How Russian ‘Info Warrior’ Hackers Let Kremlin Play Geopolitics on the Cheap



[ad_1]

The sprawling SolarWinds hack by suspected Russian state-backed hackers is the latest sign of Moscow’s growing resolve and improved technical capability to cause disruption and conduct global espionage in the world. cyberspace.

The hack, which has compromised parts of the U.S. government as well as tech companies, a hospital and a university, adds to a series of increasingly sophisticated and brazen online intrusions, demonstrating just how cyber operations have become a key part of Russia’s confrontation with the West, analysts and officials say.

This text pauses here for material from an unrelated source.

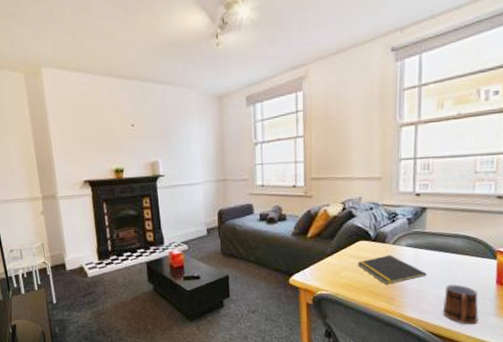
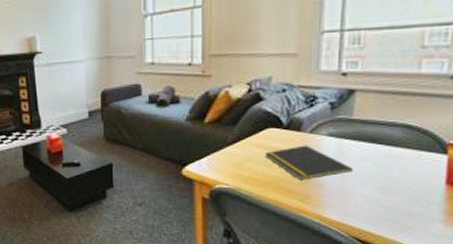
mug: present [442,284,479,325] -> none [371,182,420,232]

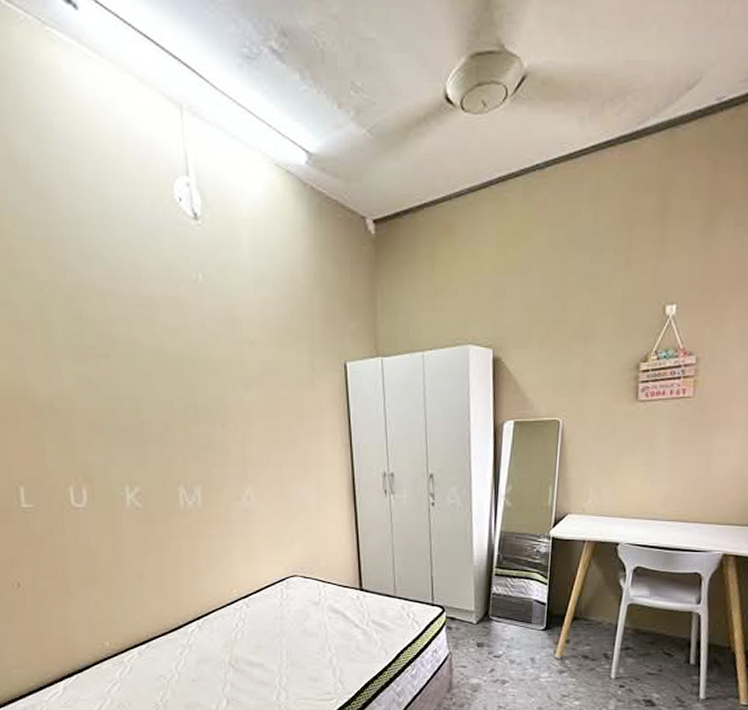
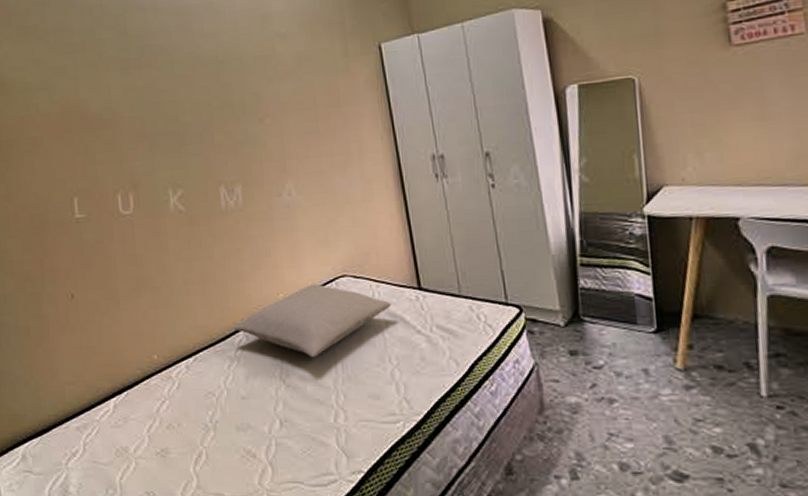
pillow: none [187,583,335,647] -> present [233,285,392,358]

Moscow’s relations with the West continue to deteriorate and the Kremlin views cyber operations as a cheap and efficient way to achieve its geopolitical goals, analysts say. Russia is therefore unlikely, they say, to back down in the face of such tactics, even in the face of US sanctions or countermeasures.

“For a country that already perceives itself as being in conflict with the West in virtually every area except open military clashes, there is no incentive to leave any area that may offer an advantage,” he said. said Keir Giles, senior consultant at Chatham House. tank.

The reach of Russia’s cyber operations grew alongside Moscow’s global ambitions: from cyberattacks on neighboring Estonia in 2007 to electoral interference in the United States and France a decade later, to SolarWinds, considered the l one of the worst hacks known to federal computer systems.